What the pseudocode doesn't do is define the assumptions, any initial conditions, backtracking beyond a previous solution, what to do if there is no solution found, etc. Those come from analytical thought by the programmer. Here's an example of how someone else thought through the problem:

The Magic Squares problem requires more thought and some tailoring of the pseudocode you were given. This is a good starting discussion of the whole problem.

Here's how I thought through the problem:

The Magic Square has 8 quantities that must sum to 15: the 3 horizontal rows, the 3 vertical columns, and the 2 major diagonals.
Using the 9 possible numbers, 1 - 9, there are 8 unique 3-number combinations that sum to 15.
One square of the Magic Square (the center) is contained in 4 of the sums (at a time), 4 squares each (the corners) are in 3 sums, and 4 squares each (the remaining) are in 2 sums.
Of the 8 unique, 3-number combinations, only the number 5 is common to 4 of them.

From the above, the number 5 must be in the center square. Similarly, by defining the numbers common to 3 and then 2 of the possible combinations, the possible numbers for the corner and remaining squares can be identified. Knowing the possible solutions (or the impossible ones) significantly reduces the solution set.
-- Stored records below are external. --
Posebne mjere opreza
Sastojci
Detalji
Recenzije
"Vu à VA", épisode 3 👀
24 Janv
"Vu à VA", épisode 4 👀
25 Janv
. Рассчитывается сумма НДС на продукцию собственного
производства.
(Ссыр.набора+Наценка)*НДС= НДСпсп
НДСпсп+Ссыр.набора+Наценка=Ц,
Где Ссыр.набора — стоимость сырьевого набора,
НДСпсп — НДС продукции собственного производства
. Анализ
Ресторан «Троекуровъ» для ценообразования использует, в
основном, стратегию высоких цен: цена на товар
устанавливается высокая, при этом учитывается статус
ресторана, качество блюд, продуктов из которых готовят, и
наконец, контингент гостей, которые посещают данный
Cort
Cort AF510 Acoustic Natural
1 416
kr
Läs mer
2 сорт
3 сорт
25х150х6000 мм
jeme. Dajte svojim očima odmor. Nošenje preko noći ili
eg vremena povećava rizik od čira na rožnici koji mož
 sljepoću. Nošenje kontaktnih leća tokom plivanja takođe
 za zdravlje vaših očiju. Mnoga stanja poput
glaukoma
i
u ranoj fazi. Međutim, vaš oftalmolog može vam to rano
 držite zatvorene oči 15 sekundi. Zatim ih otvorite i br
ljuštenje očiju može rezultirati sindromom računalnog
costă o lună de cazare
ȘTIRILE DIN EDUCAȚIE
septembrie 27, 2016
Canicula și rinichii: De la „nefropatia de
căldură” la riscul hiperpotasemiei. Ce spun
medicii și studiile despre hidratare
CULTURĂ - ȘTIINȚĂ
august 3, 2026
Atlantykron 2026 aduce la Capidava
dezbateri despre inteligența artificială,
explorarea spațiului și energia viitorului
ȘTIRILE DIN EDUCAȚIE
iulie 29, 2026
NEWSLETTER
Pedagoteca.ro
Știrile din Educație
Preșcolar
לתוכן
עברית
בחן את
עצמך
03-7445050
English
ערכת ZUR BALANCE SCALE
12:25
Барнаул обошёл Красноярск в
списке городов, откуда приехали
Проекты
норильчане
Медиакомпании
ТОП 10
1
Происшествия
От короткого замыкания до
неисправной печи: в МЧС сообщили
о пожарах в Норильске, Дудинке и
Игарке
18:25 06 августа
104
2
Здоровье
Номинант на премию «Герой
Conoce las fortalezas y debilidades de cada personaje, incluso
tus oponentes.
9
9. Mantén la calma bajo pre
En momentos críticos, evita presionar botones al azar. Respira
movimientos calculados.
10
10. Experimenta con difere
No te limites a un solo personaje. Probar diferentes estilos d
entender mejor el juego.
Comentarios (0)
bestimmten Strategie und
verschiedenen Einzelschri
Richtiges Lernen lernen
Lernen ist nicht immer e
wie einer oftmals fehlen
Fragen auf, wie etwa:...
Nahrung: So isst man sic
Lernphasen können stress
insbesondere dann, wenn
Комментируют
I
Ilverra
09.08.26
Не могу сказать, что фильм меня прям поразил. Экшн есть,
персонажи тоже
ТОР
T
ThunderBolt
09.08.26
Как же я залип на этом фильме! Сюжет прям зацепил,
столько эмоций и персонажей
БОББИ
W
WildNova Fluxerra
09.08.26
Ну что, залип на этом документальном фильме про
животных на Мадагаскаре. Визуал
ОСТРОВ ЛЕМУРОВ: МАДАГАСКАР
5 in the center square is a given.
Determining the numbers for each corner square requires examining 3 sums, but there are only 4 numbers to consider.
Determining the numbers for each remaining square requires examining 2 sums, but there are only 4 numbers to consider.

Using a tailored backtracking concept and the 'facts' above, you can find a solution in relatively few attempts, because 1) there aren't that many possiblities to consider, and 2) there aren't that many solutions.

I think the hardest part is deciding how to begin. Do you fill the squares (except for the center) randomly and work from there? Or do you fill the center square with 5, each of the corners with one of the 4 possible numbers, and then the remaining squares with each of those 4 possible numbers? I think the latter is a reasonable starting point. There may be a better one.

Note that it'll help to tailor the pseudocode to consider only the possible numbers for the square you're working. It won't be 1 of the total 9 numbers but 1 of the possible 4 numbers.

So, as I said, this problem is more complicated than the pseudocode suggests, but with a little thought and tailoring of the psuedocode, a reasonable solution can be found.

Good luck! Let me know if you have any questions.